The third option (plan C) is to do the bare minimum to make it habitable for us for the odd weekend and see how we feel in a year’s time. I am hopeless at looking ahead. I live mostly in the present and occasionally I wallow in the past. But if we do think about the future the cottage appears a good place to settle. The hamlet has a good sense of community, two babies have been born recently – one to the farmer’s son only last week which must be a good omen, there is an Anglo-Saxon church, a good pub within walking distance and it seems as if we’ve already met most of the neighbours. There is a Roman villa nearby and if it’s good enough for the Romans …
But I feel so naive and inexperienced and I’m swimming in emotion. My husband has borne the brunt of this. He says we are in it together and can make it work but if not we will sell it.
We have more good friends coming over on Saturday who are just starting a major refurbishment project of their own. L and I worked together 30 years ago and I have seen at first hand how she has transformed unloved houses into welcoming homes. She has already given me some very good advice which is that I will have to learn to love it. I will need to roll up my sleeves, apply some elbow grease, install a boiler, put down some cheap carpet, hang some old curtains and give it time. She also says I need to see it through a set of seasons before making any decision.
This situation has made me realise how much I love my real home, which is nothing special, but is full of lovely memories and is clean, bright, warm and ours.
I keep thinking as I embark on this adventure about the trail-blazing example of Jessica from Rusty Duck and the inspiration of Chloris and her Blooming Garden, about Gillian making her Tales from a Happy House move to the South coast, and Sam who uprooted to A Coastal Plot and so many of you out there who live in the countryside in old houses with rambling gardens which started out as projects. This is a small 1500 square foot cottage in a third of an acre in a lovely Downland hamlet only 20 minutes drive from Chichester, three miles from a mainline station into London and with an award-winning farm shop (and excellent plant nursery) a couple of miles away. Surely we can cope and make it work?

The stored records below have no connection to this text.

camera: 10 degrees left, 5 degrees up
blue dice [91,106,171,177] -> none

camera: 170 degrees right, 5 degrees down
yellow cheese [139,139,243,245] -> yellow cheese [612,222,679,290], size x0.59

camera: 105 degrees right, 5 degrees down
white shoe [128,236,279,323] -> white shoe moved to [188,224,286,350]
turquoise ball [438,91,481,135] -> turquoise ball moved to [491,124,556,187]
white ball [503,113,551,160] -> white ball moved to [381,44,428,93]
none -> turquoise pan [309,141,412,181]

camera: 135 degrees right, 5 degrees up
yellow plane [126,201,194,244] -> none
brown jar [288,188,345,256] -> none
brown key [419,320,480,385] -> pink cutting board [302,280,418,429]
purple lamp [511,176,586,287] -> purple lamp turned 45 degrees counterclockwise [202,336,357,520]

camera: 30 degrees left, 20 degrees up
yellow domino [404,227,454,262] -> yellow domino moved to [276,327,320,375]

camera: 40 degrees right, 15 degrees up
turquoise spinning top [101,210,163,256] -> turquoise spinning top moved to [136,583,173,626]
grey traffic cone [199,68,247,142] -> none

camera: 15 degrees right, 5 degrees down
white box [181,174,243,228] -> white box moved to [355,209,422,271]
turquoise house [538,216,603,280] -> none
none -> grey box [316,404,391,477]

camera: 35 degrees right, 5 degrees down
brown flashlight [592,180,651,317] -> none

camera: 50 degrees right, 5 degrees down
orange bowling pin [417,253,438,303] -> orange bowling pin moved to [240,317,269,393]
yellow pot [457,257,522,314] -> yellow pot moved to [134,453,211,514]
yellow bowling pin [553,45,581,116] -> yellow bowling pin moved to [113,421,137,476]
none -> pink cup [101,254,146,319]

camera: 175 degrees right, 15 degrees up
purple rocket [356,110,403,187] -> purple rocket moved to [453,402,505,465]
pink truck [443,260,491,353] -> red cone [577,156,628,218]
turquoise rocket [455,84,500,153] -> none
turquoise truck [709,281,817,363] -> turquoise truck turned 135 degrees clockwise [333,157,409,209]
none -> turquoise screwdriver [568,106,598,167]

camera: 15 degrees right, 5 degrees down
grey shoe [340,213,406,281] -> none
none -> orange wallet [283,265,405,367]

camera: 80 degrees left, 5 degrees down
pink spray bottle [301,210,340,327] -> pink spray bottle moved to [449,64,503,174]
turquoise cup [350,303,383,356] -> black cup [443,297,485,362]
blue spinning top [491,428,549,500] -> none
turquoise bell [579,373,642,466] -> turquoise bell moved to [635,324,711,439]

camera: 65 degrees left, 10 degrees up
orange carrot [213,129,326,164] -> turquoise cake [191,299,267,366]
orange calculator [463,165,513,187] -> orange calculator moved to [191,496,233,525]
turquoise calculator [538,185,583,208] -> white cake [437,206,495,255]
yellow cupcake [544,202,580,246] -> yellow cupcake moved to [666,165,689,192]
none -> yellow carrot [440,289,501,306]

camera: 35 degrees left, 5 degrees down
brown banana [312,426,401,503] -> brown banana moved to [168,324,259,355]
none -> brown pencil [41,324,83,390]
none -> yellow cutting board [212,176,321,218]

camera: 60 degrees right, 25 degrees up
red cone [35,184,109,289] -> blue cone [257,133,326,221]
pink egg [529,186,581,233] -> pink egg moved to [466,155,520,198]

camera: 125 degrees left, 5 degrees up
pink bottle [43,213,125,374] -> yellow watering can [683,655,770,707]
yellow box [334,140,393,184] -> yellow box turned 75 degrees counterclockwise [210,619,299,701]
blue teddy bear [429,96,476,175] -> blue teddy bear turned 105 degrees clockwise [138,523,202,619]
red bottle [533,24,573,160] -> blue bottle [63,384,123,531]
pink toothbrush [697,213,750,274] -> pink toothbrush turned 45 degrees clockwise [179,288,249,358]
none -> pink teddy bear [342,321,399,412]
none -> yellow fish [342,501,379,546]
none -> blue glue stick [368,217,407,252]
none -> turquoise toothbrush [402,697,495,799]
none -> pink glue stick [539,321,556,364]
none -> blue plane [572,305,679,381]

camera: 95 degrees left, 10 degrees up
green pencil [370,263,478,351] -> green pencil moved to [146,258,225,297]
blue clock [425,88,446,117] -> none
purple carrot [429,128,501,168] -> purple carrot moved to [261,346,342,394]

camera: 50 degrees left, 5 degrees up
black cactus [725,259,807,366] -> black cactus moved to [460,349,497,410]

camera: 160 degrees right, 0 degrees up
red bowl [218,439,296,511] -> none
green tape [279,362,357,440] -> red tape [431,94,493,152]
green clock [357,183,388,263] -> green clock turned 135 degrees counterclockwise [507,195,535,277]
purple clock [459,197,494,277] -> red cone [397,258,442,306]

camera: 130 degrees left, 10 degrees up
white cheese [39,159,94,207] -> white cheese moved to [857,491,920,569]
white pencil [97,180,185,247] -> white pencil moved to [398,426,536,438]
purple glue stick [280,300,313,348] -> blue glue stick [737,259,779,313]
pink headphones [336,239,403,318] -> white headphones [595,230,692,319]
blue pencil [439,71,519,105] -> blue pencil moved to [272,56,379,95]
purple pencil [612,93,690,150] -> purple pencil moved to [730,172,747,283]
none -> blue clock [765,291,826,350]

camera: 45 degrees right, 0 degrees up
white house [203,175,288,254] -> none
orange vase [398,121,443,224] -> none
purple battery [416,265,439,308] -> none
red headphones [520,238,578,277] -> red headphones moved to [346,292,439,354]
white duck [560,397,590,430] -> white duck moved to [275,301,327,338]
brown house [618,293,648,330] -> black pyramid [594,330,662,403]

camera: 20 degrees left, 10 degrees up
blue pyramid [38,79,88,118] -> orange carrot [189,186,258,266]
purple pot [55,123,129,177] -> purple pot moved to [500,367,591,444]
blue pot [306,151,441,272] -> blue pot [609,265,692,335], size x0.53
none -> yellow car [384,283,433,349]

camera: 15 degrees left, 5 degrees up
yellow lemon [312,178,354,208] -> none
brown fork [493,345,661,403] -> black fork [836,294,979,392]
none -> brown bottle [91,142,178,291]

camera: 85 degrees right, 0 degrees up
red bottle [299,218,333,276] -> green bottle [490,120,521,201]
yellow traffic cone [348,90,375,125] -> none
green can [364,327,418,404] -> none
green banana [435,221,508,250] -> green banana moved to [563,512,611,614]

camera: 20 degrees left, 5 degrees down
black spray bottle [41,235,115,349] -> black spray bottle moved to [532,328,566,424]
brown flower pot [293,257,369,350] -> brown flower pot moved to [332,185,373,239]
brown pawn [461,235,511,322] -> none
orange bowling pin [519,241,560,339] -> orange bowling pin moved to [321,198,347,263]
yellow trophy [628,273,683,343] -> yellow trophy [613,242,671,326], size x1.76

For my husband it is a return to his roots. He was born and bred in Chichester and our life together has always held the promise of living in a cottage at the foot of the South Downs, which sounds romantic and foolish written down. We go to Sussex all the time because it’s nearby and gives us a different perspective. We take our bikes and cycle or walk for miles and come home feeling tired but restored. We visit gardens and houses, see fresh scenery and have a good day out and we will continue to do this as we have done for almost 30 years. Did we have to sink our life savings into an old cottage to prove our mettle to each other, to validate our relationship? I don’t think so. But we are not abandoning our home of the last quarter century. Work and life (and the allotment) will continue here and our new old cottage will be a work in progress. I will keep you posted.